In the summer of '58, nothing was faster to 50,000 feet.
- By Carl Posey
- Air & Space magazine, July 2006
(Page 2 of 4)
First flight, and the harbinger of what the Chinese would call interesting times, came on the morning of January 21, 1951. Douglas test pilot Larry Peyton, whose experience was mainly in transports, was chosen for this run. The airplane was to be flown on manual controls to determine some of the nuances of takeoff trim. Then, after some light maneuvering, back it would come to the lake bed. Piece of cake.
Peyton lifted off at 140 mph for what he intended to be a gradual climb to 10,000 feet. The Skyray had other ideas. As speed increased, so did nose-up pitch, even with the stick pressed against the instrument panel. When Peyton hit the trimmers, the nose pitched sharply down, and pulling the stick all the way back had no effect. Another try with the trimmers and the Skyray flared and mushed back to earth.
With the vast Edwards lake bed largely ahead of him, Peyton stayed with it, lifting off again. He brought the Ford into a steady climb at 160 mph—with the stick full forward. After a few test maneuvers, he turned for home and fluttered to the ground, fighting the weird pitch behavior. He never flew the Skyray again.
Another Douglas test pilot, Russell Thaw, took up the preliminary work of fixing the trim problems on takeoff. Then the Skyray passed to Robert Rahn, a top hand among the experimental test pilots. He had flown Spitfires with the Army Air Forces during World War II, and had since tested a host of aircraft types for Douglas.

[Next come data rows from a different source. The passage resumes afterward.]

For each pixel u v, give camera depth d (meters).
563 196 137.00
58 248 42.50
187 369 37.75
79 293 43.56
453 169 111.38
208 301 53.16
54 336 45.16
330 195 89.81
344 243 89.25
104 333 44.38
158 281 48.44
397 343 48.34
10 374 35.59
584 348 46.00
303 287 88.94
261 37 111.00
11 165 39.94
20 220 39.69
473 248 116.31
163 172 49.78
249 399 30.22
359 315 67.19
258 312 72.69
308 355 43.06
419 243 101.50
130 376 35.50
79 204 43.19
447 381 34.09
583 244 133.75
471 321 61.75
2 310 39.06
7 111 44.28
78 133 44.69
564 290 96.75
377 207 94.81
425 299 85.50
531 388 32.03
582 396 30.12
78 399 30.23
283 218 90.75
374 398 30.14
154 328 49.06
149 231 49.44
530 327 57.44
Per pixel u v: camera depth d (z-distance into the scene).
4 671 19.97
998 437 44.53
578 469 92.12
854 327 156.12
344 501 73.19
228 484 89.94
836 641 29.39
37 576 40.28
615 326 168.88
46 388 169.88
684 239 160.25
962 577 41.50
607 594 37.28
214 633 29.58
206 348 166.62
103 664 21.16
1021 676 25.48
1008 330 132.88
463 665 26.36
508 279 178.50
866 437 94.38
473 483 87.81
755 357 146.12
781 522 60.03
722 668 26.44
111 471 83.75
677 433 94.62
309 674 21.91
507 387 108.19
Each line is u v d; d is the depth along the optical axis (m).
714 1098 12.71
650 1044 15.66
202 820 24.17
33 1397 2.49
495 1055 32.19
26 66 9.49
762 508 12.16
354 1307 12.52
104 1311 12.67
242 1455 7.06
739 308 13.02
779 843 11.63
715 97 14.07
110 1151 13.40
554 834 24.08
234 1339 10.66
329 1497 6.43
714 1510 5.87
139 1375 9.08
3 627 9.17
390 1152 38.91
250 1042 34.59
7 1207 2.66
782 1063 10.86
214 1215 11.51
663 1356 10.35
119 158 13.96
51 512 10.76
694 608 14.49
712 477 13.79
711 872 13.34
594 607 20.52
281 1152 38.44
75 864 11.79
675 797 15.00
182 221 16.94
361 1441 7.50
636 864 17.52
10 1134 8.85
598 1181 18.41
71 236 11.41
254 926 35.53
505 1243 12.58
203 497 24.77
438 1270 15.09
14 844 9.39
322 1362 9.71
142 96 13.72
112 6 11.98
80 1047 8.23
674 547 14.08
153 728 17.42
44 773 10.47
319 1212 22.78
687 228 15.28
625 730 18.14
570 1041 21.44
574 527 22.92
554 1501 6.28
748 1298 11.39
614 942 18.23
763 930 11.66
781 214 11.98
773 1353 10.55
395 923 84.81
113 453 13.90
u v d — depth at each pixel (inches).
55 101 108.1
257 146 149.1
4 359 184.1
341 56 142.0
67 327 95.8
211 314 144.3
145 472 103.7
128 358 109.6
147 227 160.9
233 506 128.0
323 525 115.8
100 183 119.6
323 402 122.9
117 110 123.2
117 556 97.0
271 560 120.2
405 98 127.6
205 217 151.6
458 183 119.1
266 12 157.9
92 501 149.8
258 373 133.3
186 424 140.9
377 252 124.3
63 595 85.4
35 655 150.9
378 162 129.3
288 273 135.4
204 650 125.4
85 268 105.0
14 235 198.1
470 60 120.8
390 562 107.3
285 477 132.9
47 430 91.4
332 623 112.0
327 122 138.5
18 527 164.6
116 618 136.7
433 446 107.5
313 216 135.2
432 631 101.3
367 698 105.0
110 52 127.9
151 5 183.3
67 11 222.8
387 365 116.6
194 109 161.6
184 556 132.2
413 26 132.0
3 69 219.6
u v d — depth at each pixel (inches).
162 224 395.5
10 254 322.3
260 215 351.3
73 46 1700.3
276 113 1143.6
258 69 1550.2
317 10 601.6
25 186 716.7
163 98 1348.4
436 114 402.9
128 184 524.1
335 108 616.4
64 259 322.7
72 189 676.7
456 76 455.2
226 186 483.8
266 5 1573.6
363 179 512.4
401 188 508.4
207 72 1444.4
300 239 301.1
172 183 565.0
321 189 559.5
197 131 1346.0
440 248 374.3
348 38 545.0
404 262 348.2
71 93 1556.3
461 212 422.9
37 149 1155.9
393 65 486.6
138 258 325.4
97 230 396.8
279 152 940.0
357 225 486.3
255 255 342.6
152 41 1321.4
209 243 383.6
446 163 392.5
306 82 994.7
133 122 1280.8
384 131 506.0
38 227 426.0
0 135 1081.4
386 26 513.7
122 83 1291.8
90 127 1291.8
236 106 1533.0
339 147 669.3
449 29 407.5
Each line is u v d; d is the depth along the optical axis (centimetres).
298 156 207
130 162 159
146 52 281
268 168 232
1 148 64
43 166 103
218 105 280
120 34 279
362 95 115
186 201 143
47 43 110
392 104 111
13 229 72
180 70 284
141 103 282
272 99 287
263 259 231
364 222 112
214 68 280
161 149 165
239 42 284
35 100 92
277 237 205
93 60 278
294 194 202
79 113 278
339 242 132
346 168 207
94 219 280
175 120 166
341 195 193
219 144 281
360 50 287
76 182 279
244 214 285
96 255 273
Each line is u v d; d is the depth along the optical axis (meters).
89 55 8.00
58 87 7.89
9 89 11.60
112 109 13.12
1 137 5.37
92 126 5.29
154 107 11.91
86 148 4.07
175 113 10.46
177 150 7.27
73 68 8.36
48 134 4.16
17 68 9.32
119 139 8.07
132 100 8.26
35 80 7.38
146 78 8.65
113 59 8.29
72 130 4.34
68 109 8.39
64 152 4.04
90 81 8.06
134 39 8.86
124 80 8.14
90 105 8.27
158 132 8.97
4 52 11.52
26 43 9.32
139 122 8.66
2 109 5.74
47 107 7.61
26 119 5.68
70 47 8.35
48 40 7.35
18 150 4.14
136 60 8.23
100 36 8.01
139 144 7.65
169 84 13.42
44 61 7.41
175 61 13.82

Having seen Thaw’s flights, Rahn was not sure he wanted to fly the XF4D, but in October 1951, he tried it on. “I flew on manual flight control and quickly learned why Larry wanted no part of the Skyray,” he wrote in his memoir, Tempting Fate. “The stick forces were exorbitant for the small control-surface deflection achieved. The plane was tough to handle unless below 200 knots and in smooth air—not a good sign for a fighter which may have to make an approach onto the pitching deck of an aircraft carrier at night.”
Still, the Skyray’s potentially breathtaking performance, maneuverability at altitude, and the forgiving qualities of that huge wing found a spot in Rahn’s affections. “This aircraft,” he wrote, “was just what I had been looking for in a fighter since my flying days in the Spitfire. The F4D was a fighter pilot’s dream.” As Rahn would soon learn, it could also be a fighter pilot’s nightmare.
“The Skyray,” says Mal Abzug, “was the first Douglas airplane to have the phenomenon known as inertial coupling, in which the airplane goes out of control at high roll rates. It’s caused by the way the weight is distributed. Ever since airplanes were made with the swept wings, they’ve all had that property. First airplane was the F-100. We had a problem about the same time, around 1950. The Skyray was one of the pioneering airplanes in this area.”
Fighter aircraft are required to be able to enter and recover from spins, defined as uncontrolled rotations around any axis of a fully stalled airplane. Conventional recovery is a simple matter of applying opposite rudder to stop the rotation and moving the stick forward to get the nose down and restore airflow over the wing. The Skyray evidently thought this was too easy.
After preliminary spin tests with conventional recoveries, Bob Rahn took his prototype, now equipped with a non-afterburning but more powerful J40 engine, into the California skies to see how it performed with the center of gravity slightly aft, a change resulting from the installation of the new engine.
“I was down on the desert floor in the communications shack,” Abzug recalls. “At 35,000 feet he kicked it over in a spin. There was a long silence. Then he finally said, ‘Jesus Christ!’ ”
When he entered the spin at 35,000 feet, Rahn had intended a couple of turns to the left, then recovery. Instead, he later wrote: “Spun one and a half turns then reversed direction, even as I held full pro-spin controls (full left rudder and full aft stick).” With the aircraft now in a slow, flat spin to the right, Rahn tried something else: He added left rudder against the spin and neutralized the stick. “The XF4D rolled abruptly upside down and started spinning inverted,” Rahn reported. “I experienced severe oscillations in pitch as much as 120 degrees in a half turn and fell through the sky upside down. At this extreme attitude in pitch, I had the impression I was in a 60-degree, nose-down, upright spin.”
Rahn deployed the spin recovery chute at 10,000 feet above sea level, just half a mile above the high desert floor, and the Skyray, having done its thing, resumed normal behavior. But he had been seriously spooked about spin testing the Ford.